» Job
For every item below, copy out its lines word for word, keeping each line as it stands.

Dataset entries:
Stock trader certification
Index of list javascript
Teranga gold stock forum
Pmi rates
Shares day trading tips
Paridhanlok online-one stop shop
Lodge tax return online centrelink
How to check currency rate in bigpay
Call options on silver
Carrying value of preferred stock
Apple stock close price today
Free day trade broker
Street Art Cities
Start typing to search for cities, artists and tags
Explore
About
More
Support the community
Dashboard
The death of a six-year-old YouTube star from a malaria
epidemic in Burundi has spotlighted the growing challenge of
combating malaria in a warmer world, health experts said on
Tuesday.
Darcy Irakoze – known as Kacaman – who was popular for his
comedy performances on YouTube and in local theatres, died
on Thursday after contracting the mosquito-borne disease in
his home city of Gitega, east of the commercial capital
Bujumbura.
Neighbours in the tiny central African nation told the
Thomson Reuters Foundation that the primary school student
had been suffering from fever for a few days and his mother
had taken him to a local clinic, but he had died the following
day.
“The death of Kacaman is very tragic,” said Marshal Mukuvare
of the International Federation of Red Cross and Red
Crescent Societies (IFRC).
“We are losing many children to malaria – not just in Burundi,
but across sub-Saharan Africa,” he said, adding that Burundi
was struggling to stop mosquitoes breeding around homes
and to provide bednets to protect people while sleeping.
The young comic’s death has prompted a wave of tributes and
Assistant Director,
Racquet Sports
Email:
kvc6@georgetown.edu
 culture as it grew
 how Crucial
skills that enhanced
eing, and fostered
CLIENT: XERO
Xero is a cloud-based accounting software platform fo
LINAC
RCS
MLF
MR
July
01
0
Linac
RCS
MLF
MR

» Written reply
Stock trader certification
Index of list javascript
Teranga gold stock forum
Pmi rates
Shares day trading tips
Paridhanlok online-one stop shop
Lodge tax return online centrelink
How to check currency rate in bigpay
Call options on silver
Carrying value of preferred stock
Apple stock close price today
Free day trade broker
Street Art Cities
Start typing to search for cities, artists and tags
Explore
About
More
Support the community
Dashboard
The death of a six-year-old YouTube star from a malaria
epidemic in Burundi has spotlighted the growing challenge of
combating malaria in a warmer world, health experts said on
Tuesday.
Darcy Irakoze – known as Kacaman – who was popular for his
comedy performances on YouTube and in local theatres, died
on Thursday after contracting the mosquito-borne disease in
his home city of Gitega, east of the commercial capital
Bujumbura.
Neighbours in the tiny central African nation told the
Thomson Reuters Foundation that the primary school student
had been suffering from fever for a few days and his mother
had taken him to a local clinic, but he had died the following
day.
“The death of Kacaman is very tragic,” said Marshal Mukuvare
of the International Federation of Red Cross and Red
Crescent Societies (IFRC).
“We are losing many children to malaria – not just in Burundi,
but across sub-Saharan Africa,” he said, adding that Burundi
was struggling to stop mosquitoes breeding around homes
and to provide bednets to protect people while sleeping.
The young comic’s death has prompted a wave of tributes and
Assistant Director,
Racquet Sports
Email:
kvc6@georgetown.edu
 culture as it grew
 how Crucial
skills that enhanced
eing, and fostered
CLIENT: XERO
Xero is a cloud-based accounting software platform fo
LINAC
RCS
MLF
MR
July
01
0
Linac
RCS
MLF
MR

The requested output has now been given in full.